- _SET EXERCISE_: In the stretch of the listing from the line containing "genus: Euphorbia" through the end, substitute "division" for every "phylum". Return only those lines, with everything else left as it is.

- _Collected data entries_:
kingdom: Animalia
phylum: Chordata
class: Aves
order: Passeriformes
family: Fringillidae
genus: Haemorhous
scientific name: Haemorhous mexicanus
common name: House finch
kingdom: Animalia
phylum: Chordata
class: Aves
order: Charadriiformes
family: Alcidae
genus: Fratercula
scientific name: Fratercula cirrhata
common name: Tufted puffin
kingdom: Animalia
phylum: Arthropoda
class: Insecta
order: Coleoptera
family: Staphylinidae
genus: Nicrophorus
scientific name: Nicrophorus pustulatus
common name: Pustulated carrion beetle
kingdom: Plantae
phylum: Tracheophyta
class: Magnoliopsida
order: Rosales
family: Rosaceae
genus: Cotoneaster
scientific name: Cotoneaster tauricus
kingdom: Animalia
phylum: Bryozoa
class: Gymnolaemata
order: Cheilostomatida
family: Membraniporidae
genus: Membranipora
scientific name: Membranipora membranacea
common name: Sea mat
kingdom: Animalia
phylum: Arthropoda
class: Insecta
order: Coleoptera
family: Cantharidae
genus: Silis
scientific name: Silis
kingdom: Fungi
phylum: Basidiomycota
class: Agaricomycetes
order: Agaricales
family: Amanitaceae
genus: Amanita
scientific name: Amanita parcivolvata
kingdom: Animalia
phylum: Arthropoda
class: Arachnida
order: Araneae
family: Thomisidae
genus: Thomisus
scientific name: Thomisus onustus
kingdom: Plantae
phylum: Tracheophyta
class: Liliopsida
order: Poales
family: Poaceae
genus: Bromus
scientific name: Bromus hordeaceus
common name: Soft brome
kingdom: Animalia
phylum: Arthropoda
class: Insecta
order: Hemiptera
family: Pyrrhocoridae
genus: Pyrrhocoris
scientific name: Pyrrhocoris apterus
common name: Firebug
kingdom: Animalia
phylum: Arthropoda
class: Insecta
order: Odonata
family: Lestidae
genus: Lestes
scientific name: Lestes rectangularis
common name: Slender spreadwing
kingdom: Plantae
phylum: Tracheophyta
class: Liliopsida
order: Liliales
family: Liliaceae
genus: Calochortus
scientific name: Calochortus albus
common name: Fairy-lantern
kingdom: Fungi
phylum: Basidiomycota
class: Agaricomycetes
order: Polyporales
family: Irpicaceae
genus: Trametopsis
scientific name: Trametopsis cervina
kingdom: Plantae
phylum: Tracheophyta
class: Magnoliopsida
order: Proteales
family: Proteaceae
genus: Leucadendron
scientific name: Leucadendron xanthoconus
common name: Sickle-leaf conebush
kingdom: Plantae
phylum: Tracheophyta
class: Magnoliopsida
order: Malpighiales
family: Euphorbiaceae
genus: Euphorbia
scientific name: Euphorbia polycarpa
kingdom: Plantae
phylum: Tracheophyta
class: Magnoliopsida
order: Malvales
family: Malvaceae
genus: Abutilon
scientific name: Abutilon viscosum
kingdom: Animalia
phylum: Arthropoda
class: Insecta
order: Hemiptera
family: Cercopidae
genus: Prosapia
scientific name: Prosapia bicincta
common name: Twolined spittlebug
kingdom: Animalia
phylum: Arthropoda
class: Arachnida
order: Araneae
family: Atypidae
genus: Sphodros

- _SOLUTION TO THIS PROBLEM_:
genus: Euphorbia
scientific name: Euphorbia polycarpa
kingdom: Plantae
division: Tracheophyta
class: Magnoliopsida
order: Malvales
family: Malvaceae
genus: Abutilon
scientific name: Abutilon viscosum
kingdom: Animalia
division: Arthropoda
class: Insecta
order: Hemiptera
family: Cercopidae
genus: Prosapia
scientific name: Prosapia bicincta
common name: Twolined spittlebug
kingdom: Animalia
division: Arthropoda
class: Arachnida
order: Araneae
family: Atypidae
genus: Sphodros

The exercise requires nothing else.